Cet ouvrage offre aux professionnels des outils pour structurer leur communication écrite et des méthodes pour construire une stratégie de langage rationnelle, sensible et cohérente. L’entreprise et la marque ne resteront auteurs et maîtres de leurs propos qu’à la condition d’inventer une histoire irriguée par une identité sémantique et des valeurs authentiques. Car conter une histoire, ce n’est pas raconter des histoires.



5 commentaires sur “Storytelling & Brand Content : Frères ennemis ? Un livre répond

  1. N  - 

    Bonjour,

    Je souhaitais partager avec tous ceux qui s’intéressent au storytelling l’information suivante : il s’agit de l’ouverture d’un MOOC (cours en ligne, dispensés par l’Université de Postdam, gratuits) intitulé “The future of storytelling”

    Le MOOC annonce le programme suivant :
    « – storytelling basics,
    – serial formats (on the TV, web and beyond),
    – storytelling in role-playing games,
    – interactive storytelling in video games,
    – transmedia storytelling,
    – alternate-reality gaming,
    – augmented reality and location-based storytelling,
    – the role of tools,
    – interfaces and information architectures in current storytelling. »

    Les cours commencent le 25 octobre 2013, donc j’invite ceux qui voudraient intégrer ce MOOC à ne pas tarder à s’inscrire et à partager au plus vite l’info avec leurs contacts susceptibles d’être intéressés par ce MOOC 🙂

    Plus d’infos sur le MOOC et/ou inscription à l’URL suivante : https://iversity.org/courses/the-future-of-storytelling?r=14bd5

    En espérant rencontrer d’autres lecteurs du blog du communicant dans le cadre du MOOC ! 🙂

  2. Celina  - 

    Bonjour.

    Question : diriez vous « un film est un procédé narratif » ou « un film est la mise en forme d’une matière construite à partir de procédés narratifs »?

    Non je demande car je ne comprends pas bien comment on peut sémantiquement mettre sur le même plan Brand CONTENT (qui signifie CONTENU de marque donc qui désigne un « objet », une matière mise en forme, un livrable, un résultat en quelque sorte », un CONTENU quoi…

    & STORYTELLING qui est un ensemble de TECHNIQUES (de narration / caractérisation de personnages, etc. reposant sur l’oral / l’écrit / les images) utilisées pour produire des discours, des films, des romans, des bd, des jeux vidéos, des pièces de theâtre, des mythologies etc.

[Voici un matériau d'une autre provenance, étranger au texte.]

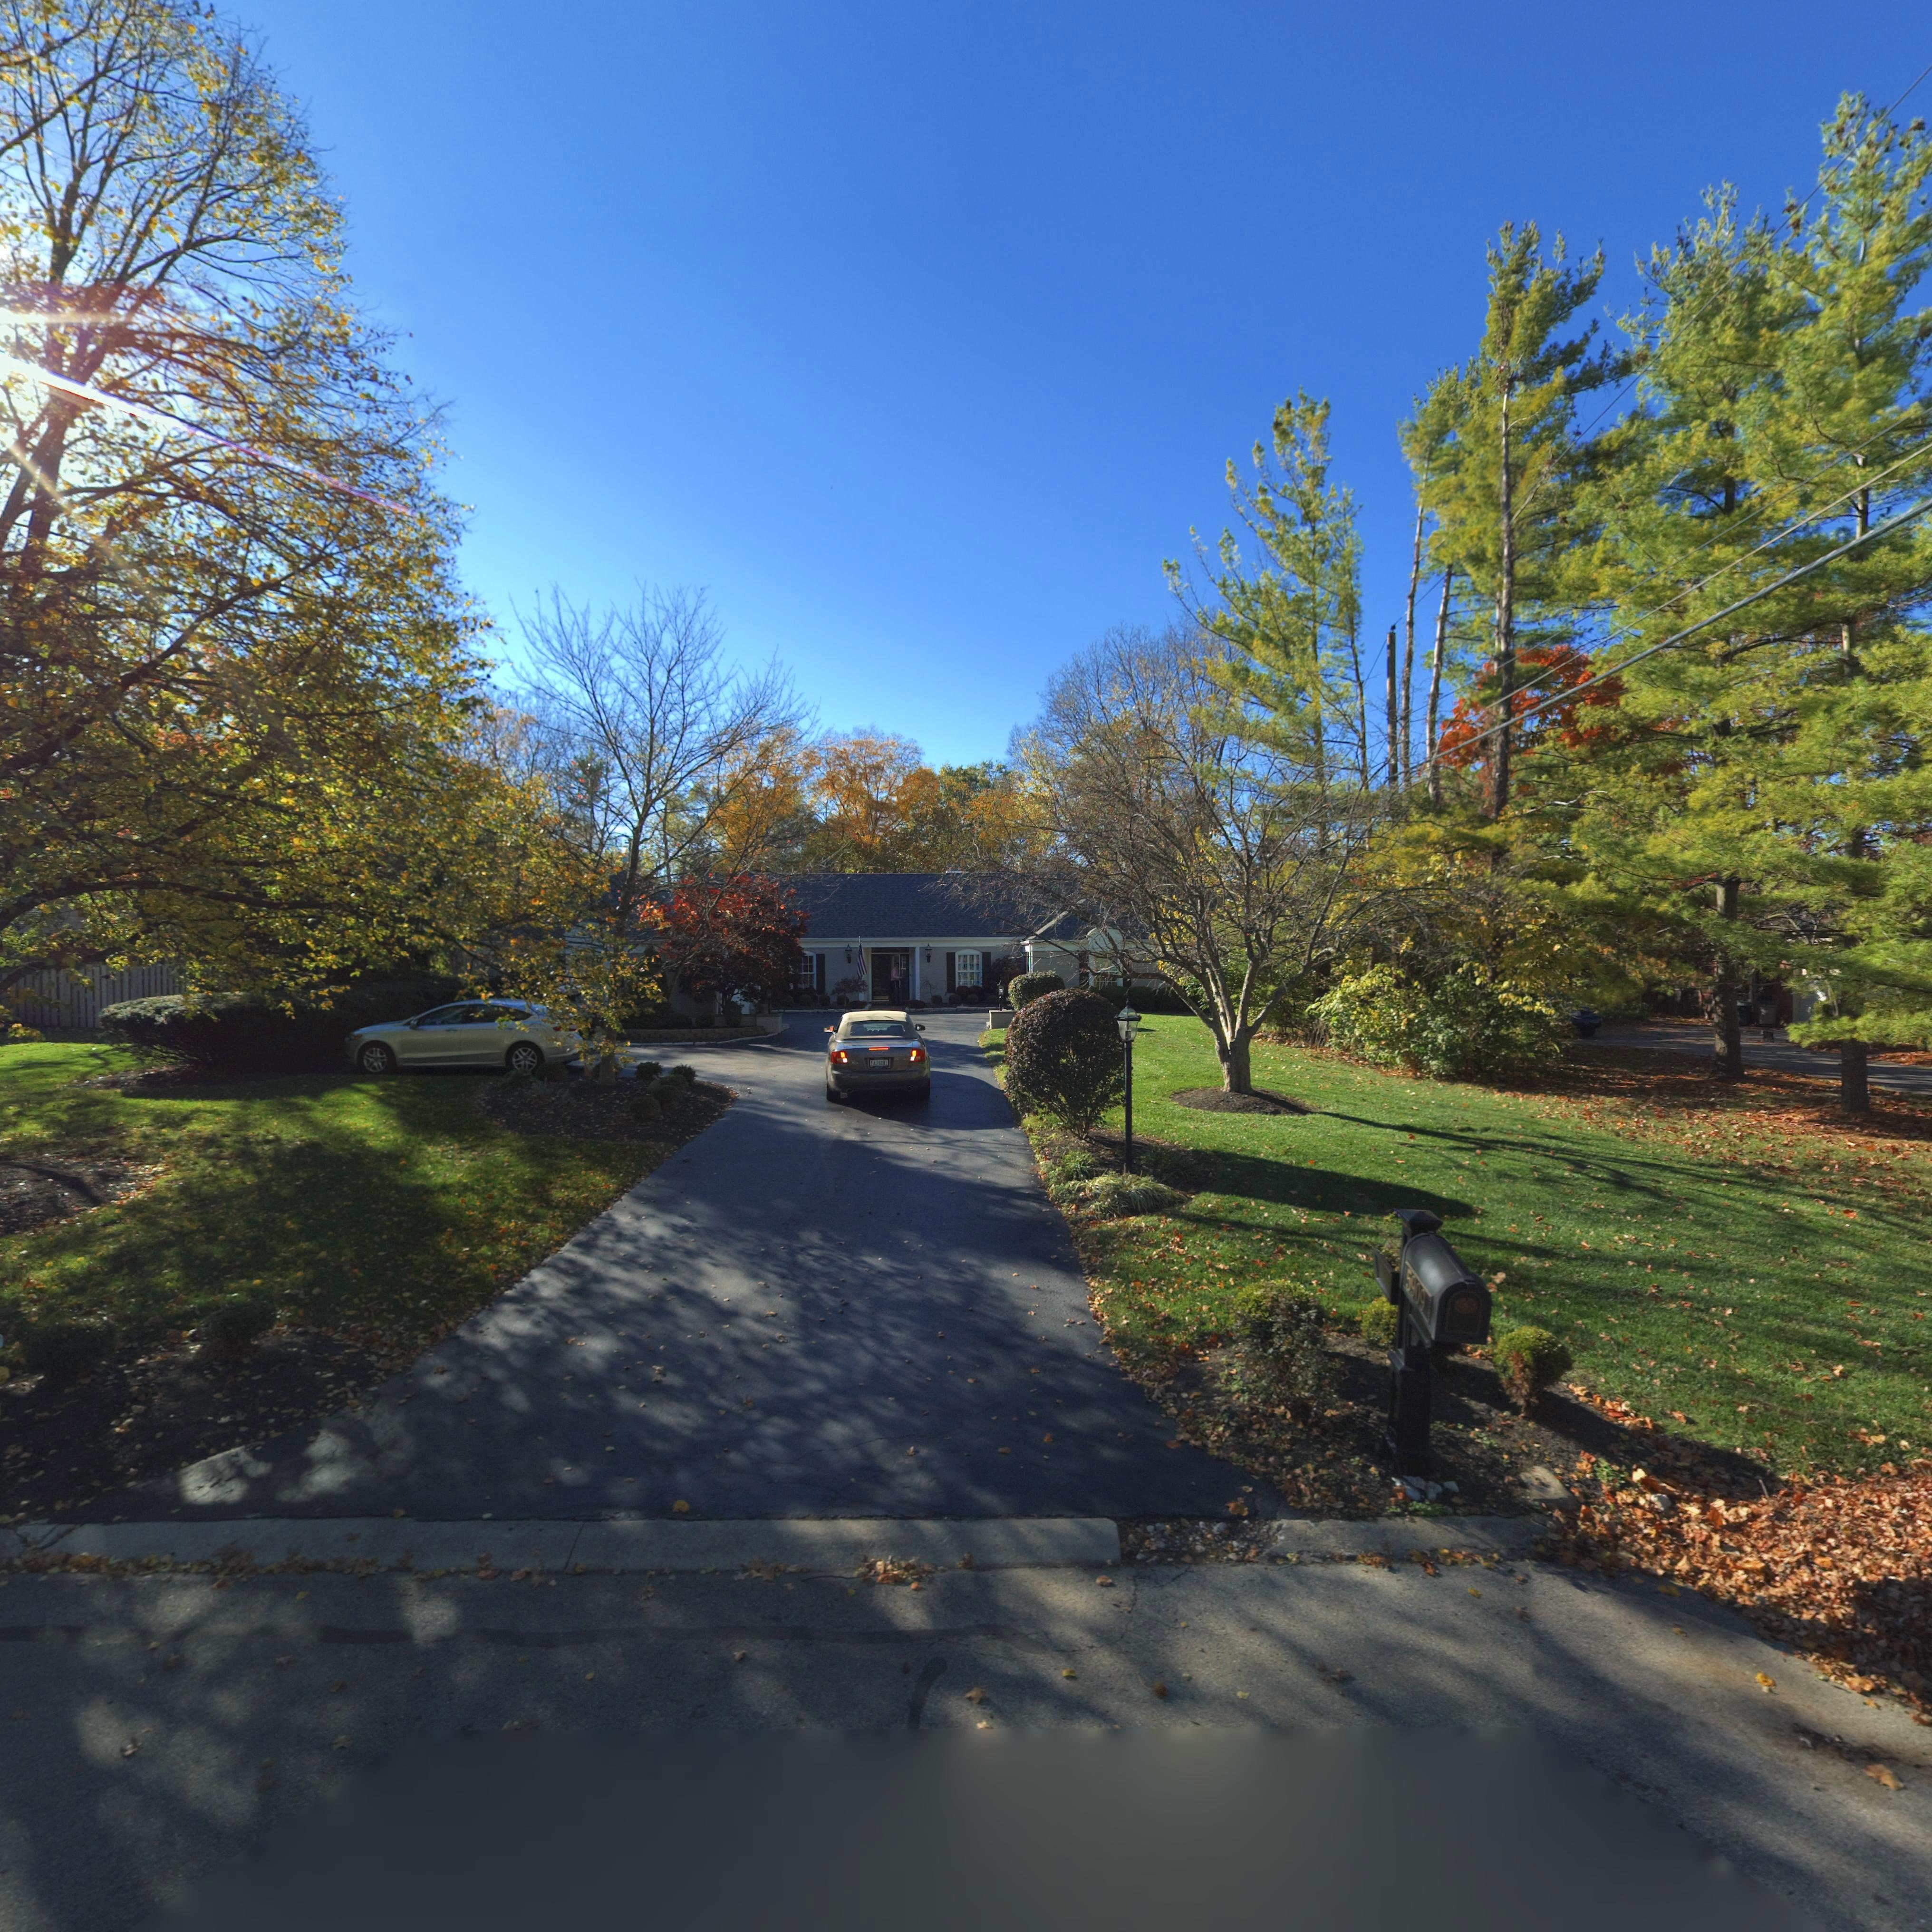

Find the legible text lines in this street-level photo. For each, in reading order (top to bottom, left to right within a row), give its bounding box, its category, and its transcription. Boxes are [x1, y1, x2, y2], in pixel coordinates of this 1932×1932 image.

[1402, 1267, 1428, 1314] StreetNumber: 5909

Bref = des contenus / oeuvres d’art / éléments de culture.

    Faudra donc expliquer à mon cerveau probablement défaillant comment ces deux notions étant sur deux plans sémantiques différents peuvent être comparées et mise sur le même plan… Comme si je disais « Cuisine et Gâteaux au chocolat : frères ennemis? »

  3. Olivier Caussin  - 

    Fascinant. Est-ce que cela veut dire que Jeanne Bordeau voit le storytelling comme une stratégie et le brand content comme une tactique ? Et que le brand content suit la charte d’expression de l’entreprise alors que le storytelling est plus dicté par l’ADN (les deux étant bien sûr très fortement liés chez les marques fortes) ?

    C’est malin, il faut que je lise, maintenant 😉 Merci pour cet article très intéressant.

    1. Olivier Cimelière  - 

      C’est exactement cela ! Le storytelling est une stratégie long terme qui irrigue et sublime la com de l’entreprise (à condition qu’il repose sur de véritables attributs et pas des inventions). Le brand content est plus ponctuel et adopte des démonstrations sur divers registres autour des produits et des activités.